Counseling group criticizes foreclosure-help hotline
At one point, 26 percent of the calls to the Hotline were abandoned. Homeowners whose calls were answered were frequently given minimal counseling or simply told to call their mortgage lenders.
I heard this complaint from a Midwestern homeowner, too, as it happens.
I looked for a response from the Homeownership Preservation Foundation, which runs the hotline, but it may be a while before I hear back. It says on its website that it generally needs 24 hours to respond to media inquiries. (No, I'm not going to insert a joke here. Honestly.) The hotline is getting a lot of calls because President Bush has pointed struggling homeowners there.

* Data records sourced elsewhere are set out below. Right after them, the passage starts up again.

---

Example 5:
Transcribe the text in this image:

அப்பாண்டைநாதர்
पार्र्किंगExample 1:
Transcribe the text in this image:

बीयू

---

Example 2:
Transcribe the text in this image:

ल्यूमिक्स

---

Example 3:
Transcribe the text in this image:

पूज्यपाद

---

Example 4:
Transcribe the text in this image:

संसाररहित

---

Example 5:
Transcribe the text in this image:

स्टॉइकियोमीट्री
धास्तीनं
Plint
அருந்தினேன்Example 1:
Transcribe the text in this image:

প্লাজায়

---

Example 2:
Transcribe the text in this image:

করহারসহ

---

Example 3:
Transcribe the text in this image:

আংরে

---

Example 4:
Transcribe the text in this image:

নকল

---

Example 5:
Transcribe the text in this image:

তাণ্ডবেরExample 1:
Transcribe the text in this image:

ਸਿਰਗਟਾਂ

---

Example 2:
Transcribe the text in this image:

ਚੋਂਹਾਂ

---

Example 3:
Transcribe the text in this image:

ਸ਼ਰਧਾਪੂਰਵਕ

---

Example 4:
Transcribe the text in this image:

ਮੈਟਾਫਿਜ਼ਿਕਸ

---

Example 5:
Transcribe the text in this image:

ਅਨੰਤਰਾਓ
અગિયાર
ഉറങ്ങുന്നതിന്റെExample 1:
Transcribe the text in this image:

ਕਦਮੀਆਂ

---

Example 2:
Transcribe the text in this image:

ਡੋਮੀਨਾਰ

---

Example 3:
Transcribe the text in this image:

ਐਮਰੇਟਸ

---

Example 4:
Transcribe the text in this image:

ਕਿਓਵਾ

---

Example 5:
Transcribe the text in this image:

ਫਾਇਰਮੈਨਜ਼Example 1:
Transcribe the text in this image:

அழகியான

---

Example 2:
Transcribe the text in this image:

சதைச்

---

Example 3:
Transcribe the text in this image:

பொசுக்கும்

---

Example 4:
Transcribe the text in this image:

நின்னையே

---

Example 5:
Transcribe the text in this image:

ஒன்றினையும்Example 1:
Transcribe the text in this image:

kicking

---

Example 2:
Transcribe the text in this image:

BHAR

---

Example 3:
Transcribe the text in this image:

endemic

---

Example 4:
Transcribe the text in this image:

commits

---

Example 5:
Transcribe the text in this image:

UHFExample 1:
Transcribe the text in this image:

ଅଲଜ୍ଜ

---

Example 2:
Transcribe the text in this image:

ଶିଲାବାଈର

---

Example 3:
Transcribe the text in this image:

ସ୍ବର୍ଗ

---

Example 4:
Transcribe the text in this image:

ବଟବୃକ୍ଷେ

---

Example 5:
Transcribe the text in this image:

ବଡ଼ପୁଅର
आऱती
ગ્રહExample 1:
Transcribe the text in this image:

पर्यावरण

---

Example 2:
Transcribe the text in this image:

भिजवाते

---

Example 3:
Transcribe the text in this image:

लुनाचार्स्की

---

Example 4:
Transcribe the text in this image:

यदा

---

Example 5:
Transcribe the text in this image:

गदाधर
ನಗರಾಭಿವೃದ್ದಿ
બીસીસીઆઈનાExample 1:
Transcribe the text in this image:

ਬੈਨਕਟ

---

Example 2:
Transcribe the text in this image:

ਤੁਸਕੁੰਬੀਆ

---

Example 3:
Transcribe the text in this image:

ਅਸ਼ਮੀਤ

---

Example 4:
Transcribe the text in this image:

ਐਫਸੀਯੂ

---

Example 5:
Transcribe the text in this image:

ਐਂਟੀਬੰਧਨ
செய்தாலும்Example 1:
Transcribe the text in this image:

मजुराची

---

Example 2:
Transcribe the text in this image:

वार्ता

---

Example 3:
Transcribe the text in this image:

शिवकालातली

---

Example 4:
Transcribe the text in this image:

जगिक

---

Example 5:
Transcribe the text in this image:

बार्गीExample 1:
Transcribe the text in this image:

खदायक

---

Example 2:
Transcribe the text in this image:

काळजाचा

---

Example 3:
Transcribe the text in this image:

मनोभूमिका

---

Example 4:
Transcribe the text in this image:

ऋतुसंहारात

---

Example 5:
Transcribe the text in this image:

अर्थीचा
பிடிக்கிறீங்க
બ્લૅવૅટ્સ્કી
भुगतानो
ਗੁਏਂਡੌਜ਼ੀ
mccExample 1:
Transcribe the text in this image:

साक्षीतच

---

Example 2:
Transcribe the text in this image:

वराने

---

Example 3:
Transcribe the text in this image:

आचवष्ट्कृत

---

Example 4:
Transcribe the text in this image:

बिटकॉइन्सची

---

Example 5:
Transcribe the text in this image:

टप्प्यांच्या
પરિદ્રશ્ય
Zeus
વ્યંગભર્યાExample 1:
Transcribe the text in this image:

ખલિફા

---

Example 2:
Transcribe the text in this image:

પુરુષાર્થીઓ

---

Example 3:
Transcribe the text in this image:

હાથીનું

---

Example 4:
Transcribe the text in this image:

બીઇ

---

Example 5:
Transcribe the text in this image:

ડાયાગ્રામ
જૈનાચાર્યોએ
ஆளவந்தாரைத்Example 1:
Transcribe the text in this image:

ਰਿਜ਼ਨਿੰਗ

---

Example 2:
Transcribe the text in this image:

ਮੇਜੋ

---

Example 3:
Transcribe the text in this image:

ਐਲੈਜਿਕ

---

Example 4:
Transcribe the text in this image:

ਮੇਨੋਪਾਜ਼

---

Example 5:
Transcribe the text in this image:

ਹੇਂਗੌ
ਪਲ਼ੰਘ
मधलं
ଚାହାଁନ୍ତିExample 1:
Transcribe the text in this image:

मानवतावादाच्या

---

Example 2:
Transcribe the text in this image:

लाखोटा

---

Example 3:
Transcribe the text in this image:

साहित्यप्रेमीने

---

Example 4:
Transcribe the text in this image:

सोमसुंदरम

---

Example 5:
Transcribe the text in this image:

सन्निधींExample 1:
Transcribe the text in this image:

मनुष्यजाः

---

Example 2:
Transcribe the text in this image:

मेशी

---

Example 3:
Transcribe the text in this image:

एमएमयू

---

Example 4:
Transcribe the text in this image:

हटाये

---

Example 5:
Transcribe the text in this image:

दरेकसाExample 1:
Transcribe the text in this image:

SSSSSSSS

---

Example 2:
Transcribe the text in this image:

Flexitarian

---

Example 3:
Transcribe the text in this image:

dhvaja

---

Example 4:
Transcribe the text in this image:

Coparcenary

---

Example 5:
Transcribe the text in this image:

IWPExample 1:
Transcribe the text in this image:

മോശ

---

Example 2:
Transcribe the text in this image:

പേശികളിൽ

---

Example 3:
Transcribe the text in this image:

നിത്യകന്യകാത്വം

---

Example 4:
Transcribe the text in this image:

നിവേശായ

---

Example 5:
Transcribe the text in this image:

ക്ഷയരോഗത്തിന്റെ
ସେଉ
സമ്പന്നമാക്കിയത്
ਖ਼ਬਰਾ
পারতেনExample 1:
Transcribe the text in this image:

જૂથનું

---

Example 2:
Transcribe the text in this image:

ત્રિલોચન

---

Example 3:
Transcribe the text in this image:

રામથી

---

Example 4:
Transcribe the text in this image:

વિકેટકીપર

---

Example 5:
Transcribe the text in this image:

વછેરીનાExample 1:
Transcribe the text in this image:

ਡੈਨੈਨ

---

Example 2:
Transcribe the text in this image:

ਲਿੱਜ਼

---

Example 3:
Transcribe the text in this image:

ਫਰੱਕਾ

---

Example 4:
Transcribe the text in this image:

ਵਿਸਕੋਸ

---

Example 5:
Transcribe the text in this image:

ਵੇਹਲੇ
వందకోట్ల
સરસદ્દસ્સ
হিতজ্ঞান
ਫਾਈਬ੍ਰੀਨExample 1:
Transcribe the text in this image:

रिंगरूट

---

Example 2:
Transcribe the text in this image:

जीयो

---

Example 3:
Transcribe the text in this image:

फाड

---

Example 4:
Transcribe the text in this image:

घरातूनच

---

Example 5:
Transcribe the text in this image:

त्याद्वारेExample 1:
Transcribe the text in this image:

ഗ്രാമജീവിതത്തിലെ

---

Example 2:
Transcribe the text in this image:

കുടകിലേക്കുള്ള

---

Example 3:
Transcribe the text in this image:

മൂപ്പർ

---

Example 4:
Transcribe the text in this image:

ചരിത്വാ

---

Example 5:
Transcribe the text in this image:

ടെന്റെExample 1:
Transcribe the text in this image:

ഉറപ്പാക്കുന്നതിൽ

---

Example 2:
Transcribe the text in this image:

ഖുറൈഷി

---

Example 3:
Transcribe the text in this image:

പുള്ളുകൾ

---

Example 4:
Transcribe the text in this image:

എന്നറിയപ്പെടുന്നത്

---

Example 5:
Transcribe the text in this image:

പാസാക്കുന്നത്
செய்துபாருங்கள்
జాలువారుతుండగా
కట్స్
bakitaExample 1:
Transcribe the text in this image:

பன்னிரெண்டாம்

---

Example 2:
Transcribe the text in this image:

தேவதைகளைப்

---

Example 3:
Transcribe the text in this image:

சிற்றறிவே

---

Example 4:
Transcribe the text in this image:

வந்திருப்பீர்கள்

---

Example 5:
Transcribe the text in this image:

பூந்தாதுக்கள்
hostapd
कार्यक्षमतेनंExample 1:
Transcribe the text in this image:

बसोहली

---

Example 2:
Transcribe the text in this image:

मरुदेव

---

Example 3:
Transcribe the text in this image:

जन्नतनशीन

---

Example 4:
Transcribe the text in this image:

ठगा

This is as good a time as any to remind folks in trouble on mortgages that if you need help and don't get it in one place, it doesn't hurt to try another.
UPDATE at 12:45: The Homeownership Preservation Foundation has responded with a statement that calls the NFCC's accusations "false and misleading." The preservation foundation said it is reviewing its legal options.
It said its counselors are doing real counseling -- an hour on average to 19,558 homeowners in January. It said the remainder of the callers had "other questions which included: questions about the rate freeze program, calls on behalf of family and friends, inquiries about grant funds, basic information about the HOPE hotline, calls from brokers and realtors, etc."